Poverty can be mitigated through solving the energy poverty in rural communities by creating alternative energy projects and the acceleration of the rural electrification programme, creating comprehensive irrigation infrastructure to fully utilise Zimbabwe’s 10 000 small water bodies to service small-scale farms and promote year-round agricultural production, as well as incentivising Local Direct Investment at the same level as FDI to encourage the growth of locally-owned industries and the economic empowerment of our people.
the Light The Way Campaign whose brief will be solving rural energy poverty;
the Roadways Out of Poverty that will seek partnerships to construct rural road networks;
Health On Wheels: comprehensive mobile clinics programme to provide specialised services such as cancer screening;
partnership with global housing organisations such as Habitat for Humanity (www.habitat.org) to address housing, water and sanitation needs in the country, including house construction for vulnerable groups and provision of interest-free mortgages to low-income families.
Government can spearhead efforts to make Zimbabwe the most disability friendly country on the continent by, among other things, full capitalisation of institutions providing loans to women and youths; creating a transportation service for Zimbabweans living with disabilities to ease access to services and mainstream their economic participation; revising building codes to ensure easy access for people with disabilities; and creating a business engagement team to create employment opportunities for the 83 percent of unemployed disabled women and 74 percent unemployed men, as well as promote projects and market products made by people with disabilities.

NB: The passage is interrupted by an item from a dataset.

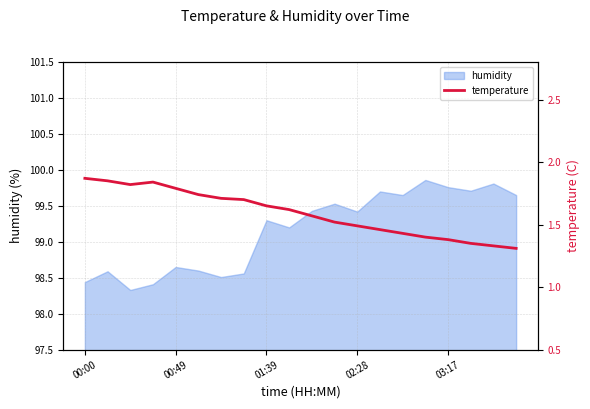

How many lines are shown in the chart?

1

The foregoing list of solutions is hardly an exhaustive one, but would be significant weapons required to win the war against poverty. In his famous speech in Washington DC, five decades ago, Martin Luther King Jr, highlighted “the fierce urgency of now” and warned that in the “unfolding conundrum of life and history,” there is “such a thing as being too late.”
It is my belief that it’s not too late for these fundamental reforms to be implemented. I also don’t believe that the best time to be talking about reforms is four years from now in a polarised campaigning environment.

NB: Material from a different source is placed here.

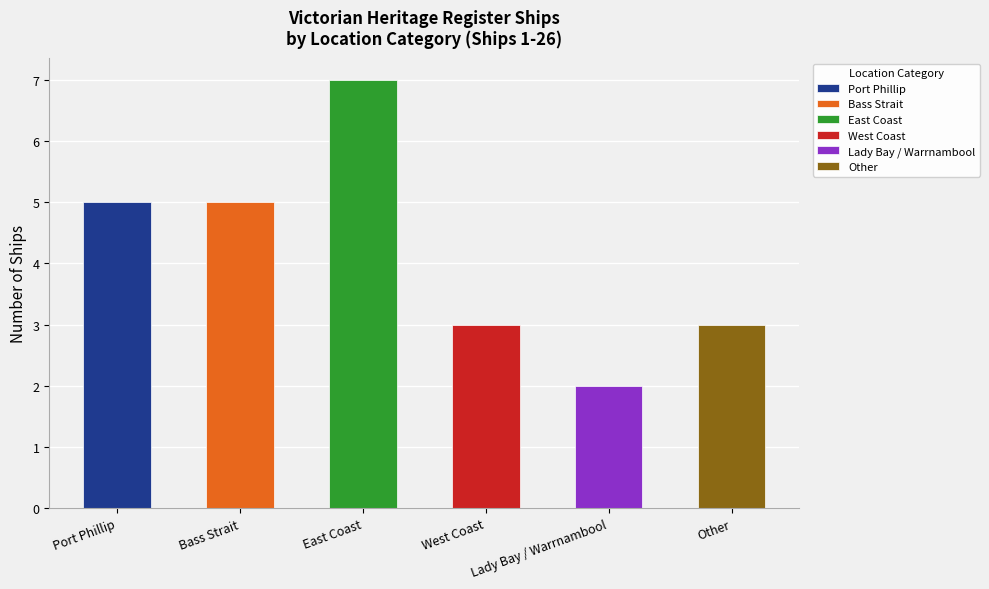

Is it true that the value at Port Phillip is 5?

True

I am convinced that it will be too late then. President Mnangagwa has the opportunity to lead us in a conversation we must have with ourselves, and to lay down for generations to come the foundation for building a nation, whose greatness will be measured not just by African standards, but global ones.
Instead of just talking about the war on poverty, we all need to play our part in that fight. It is our hope that Government will also partner with us as we launch the work of the War On Poverty Trust.
I wish the President and his team the best as they lead our great country.
Dr Noah Manyika is the president of Build Zimbabwe Alliance and founder of the War On Poverty Trust.